O serviço de consultoria também pode ser prestado a governos, segundo Paro, com objetivos que vão de incentivar o turismo no país a montar um programa de inclusão financeira para determinada parte da população. "Posso saber, por exemplo, como é o comportamento dos turistas que vêm ao Brasil. Se eles vêm uma vez só, se passam em outros países antes ou depois, quanto gastam aqui comparado com o que gastam em outros países", afirma Paro. "Com esse dado, posso sentar no Ministério do Turismo e propor uma ação de marketing específica para um determinado grupo de turistas."

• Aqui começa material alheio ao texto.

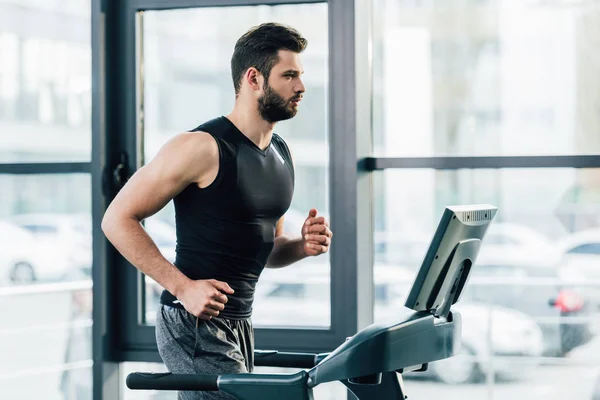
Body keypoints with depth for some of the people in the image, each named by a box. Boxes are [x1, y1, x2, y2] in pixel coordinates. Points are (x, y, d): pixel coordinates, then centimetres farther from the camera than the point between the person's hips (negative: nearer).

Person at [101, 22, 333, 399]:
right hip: (195, 323, -9)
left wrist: (302, 245, 0)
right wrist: (183, 286, -21)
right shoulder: (202, 148, -14)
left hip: (239, 323, 9)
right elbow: (118, 219, -15)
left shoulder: (281, 155, 11)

No Brasil, a MasterCard ainda não tem parceria com governos, mas está negociando possíveis ações. Segundo Paro, há uma iniciativa em andamento para montar um programa com o Sebrae em parceria com a Associação Brasileira das Empresas de Cartões de Crédito e Serviços (Abecs) para capacitar as pequenas e médias empresas a usar o meio de pagamento eletrônico.
Para enriquecer a base de dados, as bandeiras de cartão muitas vezes combinam suas informações com os dados dos clientes da consultoria, o que permite uma identificação ainda mais detalhada dos consumidores. A informação de um cliente não é usada para a consultoria de outro, respeitando regras de confidencialidade.
"Não coletamos dados individuais do detentor do cartão, só sabemos que tipo de compra esse cartão faz. Mas combinamos nossos dados com os que os bancos têm sobre seus correntistas, como nome e endereço, para obter diferentes ideias e ajudar nossos clientes a oferecer os serviços apropriados, fazer as promoções certas", diz Hasan Malik, vice-presidente global de consultoria da Visa. O braço consultivo da empresa, chamado Visa Performance Solutions, atende apenas clientes da bandeira, que são os bancos emissores, credenciadoras e lojistas.
O executivo da Visa conta que essa estratégia de combinação de dados é muito utilizada pelos bancos clientes para determinar que tipo de plano - do básico ao "premium" - oferecer a cada correntista. "Descobrimos que alguns consumidores que têm o produto básico viajam bastante, gastam nas viagens, compram em lojas de roupas mais caras. Então voltamos para o banco e mostramos uma lista de números de cartões que deveriam receber um 'upgrade' para um cartão mais premium, com benefícios", afirma Malik.